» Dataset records
────────────────

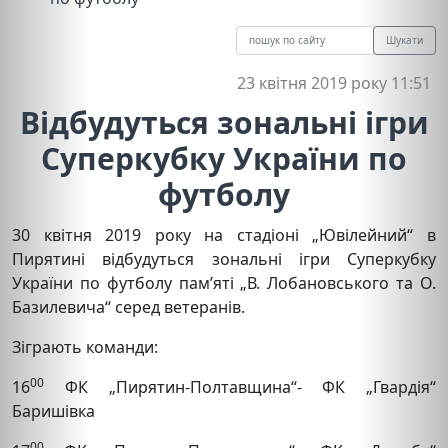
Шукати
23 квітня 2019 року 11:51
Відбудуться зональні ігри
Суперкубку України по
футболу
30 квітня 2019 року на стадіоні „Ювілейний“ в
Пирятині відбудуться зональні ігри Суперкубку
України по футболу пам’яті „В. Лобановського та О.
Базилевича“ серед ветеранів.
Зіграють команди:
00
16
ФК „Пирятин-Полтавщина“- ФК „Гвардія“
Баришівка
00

────────────────

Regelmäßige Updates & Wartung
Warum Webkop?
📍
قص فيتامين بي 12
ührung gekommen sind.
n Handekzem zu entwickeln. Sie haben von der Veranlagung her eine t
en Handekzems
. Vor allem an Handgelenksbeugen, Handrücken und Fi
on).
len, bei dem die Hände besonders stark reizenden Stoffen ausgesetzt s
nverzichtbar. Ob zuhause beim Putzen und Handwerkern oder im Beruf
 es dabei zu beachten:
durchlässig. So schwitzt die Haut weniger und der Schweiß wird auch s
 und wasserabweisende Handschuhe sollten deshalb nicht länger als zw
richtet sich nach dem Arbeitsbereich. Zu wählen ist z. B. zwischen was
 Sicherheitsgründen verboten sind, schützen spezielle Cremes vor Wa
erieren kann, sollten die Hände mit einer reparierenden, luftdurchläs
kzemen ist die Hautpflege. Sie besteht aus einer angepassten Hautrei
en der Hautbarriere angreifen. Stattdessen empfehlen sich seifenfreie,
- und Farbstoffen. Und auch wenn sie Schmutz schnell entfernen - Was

────────────────

» Work request
Find the lines that mention "квітня" in the entries and show them.

» Exercise output
23 квітня 2019 року 11:51
30 квітня 2019 року на стадіоні „Ювілейний“ в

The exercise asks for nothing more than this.